2. Langdon and Teabing disagree as to whether the Sangreal documents should be released to the world. If you were the Grand Master of the Priory of Sion, would you release the documents? If so, what do you think their effect would be?
3. What observations does this novel make about our past? How do these ideas relate to our future?
4. Other than his fear of being framed for murder, what motivates Langdon to follow this perilous quest? Do his motivations change?
5. The novel's "quest" involves numerous puzzles and codes. Did you enjoy trying to solve these puzzles along with the characters? Did you solve any of the puzzles before the characters did?
6. If you could spend a day in any of the places described in this novel, where would it be, and why? The Louvre? Westminster Abbey? Rosslyn Chapel? The Temple Church? Somewhere else?
7. Historian Leigh Teabing claims the founding fathers of Christianity hijacked the good name of Jesus for political reasons. Do you agree? Does the historical evidence support Teabing's claim?
8. Has this book changed your ideas about faith, religion, or history in any way?

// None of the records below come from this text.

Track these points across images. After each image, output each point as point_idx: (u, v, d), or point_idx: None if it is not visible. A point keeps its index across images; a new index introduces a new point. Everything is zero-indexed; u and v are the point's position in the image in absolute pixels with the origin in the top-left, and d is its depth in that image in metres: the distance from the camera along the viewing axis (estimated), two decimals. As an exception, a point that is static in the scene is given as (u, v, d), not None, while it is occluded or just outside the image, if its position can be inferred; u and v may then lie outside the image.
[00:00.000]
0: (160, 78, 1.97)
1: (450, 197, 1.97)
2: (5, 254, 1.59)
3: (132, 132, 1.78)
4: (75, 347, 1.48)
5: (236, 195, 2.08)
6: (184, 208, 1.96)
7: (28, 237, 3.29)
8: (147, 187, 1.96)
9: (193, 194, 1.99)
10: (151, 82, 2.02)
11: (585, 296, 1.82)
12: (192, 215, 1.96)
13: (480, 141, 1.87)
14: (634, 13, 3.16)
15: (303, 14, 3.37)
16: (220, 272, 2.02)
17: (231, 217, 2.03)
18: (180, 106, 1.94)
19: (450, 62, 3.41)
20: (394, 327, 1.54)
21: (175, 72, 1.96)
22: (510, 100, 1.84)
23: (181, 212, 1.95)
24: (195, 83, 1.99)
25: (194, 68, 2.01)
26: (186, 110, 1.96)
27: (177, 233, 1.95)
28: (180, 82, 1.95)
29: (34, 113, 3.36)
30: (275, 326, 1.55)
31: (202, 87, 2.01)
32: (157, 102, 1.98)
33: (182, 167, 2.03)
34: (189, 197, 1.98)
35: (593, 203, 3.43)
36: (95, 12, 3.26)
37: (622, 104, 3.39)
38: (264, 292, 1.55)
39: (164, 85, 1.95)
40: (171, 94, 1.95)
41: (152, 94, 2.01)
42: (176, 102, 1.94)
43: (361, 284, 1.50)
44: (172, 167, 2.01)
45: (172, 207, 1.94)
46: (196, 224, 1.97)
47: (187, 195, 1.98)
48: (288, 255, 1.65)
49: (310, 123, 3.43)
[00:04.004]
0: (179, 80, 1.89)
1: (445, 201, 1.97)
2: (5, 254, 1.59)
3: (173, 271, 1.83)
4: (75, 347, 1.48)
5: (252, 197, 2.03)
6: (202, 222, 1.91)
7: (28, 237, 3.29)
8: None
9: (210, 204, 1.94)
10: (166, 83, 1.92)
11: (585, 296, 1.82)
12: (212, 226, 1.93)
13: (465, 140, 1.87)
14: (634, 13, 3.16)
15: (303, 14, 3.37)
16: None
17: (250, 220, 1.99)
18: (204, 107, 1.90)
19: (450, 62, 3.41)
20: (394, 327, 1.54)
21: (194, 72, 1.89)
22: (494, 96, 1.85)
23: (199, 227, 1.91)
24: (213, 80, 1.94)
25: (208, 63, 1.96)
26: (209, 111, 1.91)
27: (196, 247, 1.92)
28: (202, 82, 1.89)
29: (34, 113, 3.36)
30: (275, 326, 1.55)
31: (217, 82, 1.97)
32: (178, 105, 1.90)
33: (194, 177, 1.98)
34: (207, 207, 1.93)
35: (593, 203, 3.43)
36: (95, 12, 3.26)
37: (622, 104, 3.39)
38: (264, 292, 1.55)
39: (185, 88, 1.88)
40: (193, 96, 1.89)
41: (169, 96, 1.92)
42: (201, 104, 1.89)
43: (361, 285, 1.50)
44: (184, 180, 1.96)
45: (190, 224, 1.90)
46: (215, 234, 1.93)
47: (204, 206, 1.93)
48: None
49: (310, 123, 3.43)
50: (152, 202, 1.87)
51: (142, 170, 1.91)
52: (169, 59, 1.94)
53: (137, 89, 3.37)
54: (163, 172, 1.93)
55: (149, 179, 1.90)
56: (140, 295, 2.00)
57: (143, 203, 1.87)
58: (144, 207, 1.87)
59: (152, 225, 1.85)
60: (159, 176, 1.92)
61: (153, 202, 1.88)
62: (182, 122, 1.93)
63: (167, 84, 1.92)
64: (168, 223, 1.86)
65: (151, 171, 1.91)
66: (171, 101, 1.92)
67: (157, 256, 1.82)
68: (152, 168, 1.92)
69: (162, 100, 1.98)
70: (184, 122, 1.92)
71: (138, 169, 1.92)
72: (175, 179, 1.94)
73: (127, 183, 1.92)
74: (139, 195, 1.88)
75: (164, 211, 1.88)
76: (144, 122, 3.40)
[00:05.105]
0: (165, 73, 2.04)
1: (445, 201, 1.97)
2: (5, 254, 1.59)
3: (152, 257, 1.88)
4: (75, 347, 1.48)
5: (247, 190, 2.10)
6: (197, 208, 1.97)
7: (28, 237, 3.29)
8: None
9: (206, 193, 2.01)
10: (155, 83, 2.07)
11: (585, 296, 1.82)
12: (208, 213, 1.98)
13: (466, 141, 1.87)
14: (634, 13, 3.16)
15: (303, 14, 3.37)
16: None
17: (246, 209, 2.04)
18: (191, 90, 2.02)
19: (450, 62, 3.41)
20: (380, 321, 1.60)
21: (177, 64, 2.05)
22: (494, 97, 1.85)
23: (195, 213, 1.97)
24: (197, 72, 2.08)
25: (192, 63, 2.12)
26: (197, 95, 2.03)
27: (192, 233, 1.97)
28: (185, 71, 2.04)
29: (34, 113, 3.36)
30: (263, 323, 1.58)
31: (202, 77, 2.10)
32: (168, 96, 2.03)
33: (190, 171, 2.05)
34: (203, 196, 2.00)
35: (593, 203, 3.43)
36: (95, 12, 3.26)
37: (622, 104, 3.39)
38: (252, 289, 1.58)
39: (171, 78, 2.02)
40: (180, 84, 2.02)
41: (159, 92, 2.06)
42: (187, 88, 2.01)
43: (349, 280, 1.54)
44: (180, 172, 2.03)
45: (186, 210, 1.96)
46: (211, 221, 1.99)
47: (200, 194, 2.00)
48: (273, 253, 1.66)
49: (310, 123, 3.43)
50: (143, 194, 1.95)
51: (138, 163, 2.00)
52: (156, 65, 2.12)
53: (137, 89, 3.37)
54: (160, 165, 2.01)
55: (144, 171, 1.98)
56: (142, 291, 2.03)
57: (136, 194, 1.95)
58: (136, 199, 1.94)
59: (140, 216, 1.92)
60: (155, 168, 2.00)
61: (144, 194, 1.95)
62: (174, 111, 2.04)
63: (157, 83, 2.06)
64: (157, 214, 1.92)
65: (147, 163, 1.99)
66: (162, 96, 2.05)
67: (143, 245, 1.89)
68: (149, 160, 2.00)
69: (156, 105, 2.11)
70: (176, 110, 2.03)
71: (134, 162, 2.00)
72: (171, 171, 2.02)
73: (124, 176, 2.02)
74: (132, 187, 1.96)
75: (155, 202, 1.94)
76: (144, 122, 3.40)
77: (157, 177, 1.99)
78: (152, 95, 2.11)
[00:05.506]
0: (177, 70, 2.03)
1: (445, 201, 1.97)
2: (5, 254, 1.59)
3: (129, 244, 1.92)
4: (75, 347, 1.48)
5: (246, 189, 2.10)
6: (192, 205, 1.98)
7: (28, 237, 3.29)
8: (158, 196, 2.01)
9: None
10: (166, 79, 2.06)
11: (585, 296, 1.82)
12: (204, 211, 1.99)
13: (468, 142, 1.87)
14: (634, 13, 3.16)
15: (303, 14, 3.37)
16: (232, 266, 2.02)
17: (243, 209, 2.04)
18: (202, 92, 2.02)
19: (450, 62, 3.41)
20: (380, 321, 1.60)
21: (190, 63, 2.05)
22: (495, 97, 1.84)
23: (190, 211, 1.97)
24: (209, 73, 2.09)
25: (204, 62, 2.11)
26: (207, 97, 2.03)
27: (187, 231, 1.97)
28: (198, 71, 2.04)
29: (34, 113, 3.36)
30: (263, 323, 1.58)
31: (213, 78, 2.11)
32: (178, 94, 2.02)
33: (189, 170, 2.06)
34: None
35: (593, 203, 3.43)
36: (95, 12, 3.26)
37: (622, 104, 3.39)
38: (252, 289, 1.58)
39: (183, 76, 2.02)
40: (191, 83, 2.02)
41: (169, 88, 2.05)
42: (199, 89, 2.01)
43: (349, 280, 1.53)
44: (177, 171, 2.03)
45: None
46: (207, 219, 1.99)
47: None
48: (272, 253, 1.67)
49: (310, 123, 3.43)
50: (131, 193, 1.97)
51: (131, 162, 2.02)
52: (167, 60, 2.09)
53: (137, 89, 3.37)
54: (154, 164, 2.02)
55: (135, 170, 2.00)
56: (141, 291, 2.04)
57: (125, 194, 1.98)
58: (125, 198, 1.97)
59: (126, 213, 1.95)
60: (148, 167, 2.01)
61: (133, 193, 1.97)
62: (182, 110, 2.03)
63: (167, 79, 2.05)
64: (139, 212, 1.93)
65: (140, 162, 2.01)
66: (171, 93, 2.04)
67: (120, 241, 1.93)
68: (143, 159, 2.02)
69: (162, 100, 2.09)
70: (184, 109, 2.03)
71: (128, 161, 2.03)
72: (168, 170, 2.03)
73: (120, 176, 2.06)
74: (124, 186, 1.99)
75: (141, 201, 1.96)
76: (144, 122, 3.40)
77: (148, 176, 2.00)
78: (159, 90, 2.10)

9. Would you rather live in a world without religion…or a world without science?
10. Saunière placed a lot of confidence in Langdon. Was thisconfidence well-placed? What other options might Saunière have had? Did Saunière make the right decision separating Sophie from the rest of her family?
11. Do you imagine Langdon should forgive Teabing for his misguided actions? On the other hand, do you think Teabing should forgive Langdon for refusing to release the Sangreal documents?
12. Does the world have a right to know all aspects of its history, or can an argument be made for keeping certain information secret?
13. What is interesting about the way this story is told? How are the episodes of the novel arranged and linked? In your discussion, you might want to identify where the turning points in the action are where those moments are after which everything is different. Did you anticipate them?
14. What is the novel's theme? What central message or idea links all the other components of the novel together?
15. For most people, the word "God" feels holy, while the word "Goddess" feels mythical. What are your thoughts on this? Do you imagine those perceptions will ever change?
16. Will you look at the artwork of Da Vinci any differently now that you know more about his "secret life?"